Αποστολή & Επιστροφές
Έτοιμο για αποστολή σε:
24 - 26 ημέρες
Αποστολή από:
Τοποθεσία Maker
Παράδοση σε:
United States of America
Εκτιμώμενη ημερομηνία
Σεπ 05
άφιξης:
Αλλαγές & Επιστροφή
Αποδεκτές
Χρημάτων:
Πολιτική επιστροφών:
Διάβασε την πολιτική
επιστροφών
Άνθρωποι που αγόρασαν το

——

Render every line of text in the records above as a numbered list, one line per item, leaving out blank lines.

1. Αποστολή & Επιστροφές
2. Έτοιμο για αποστολή σε:
3. 24 - 26 ημέρες
4. Αποστολή από:
5. Τοποθεσία Maker
6. Παράδοση σε:
7. United States of America
8. Εκτιμώμενη ημερομηνία
9. Σεπ 05
10. άφιξης:
11. Αλλαγές & Επιστροφή
12. Αποδεκτές
13. Χρημάτων:
14. Πολιτική επιστροφών:
15. Διάβασε την πολιτική
16. επιστροφών
17. Άνθρωποι που αγόρασαν το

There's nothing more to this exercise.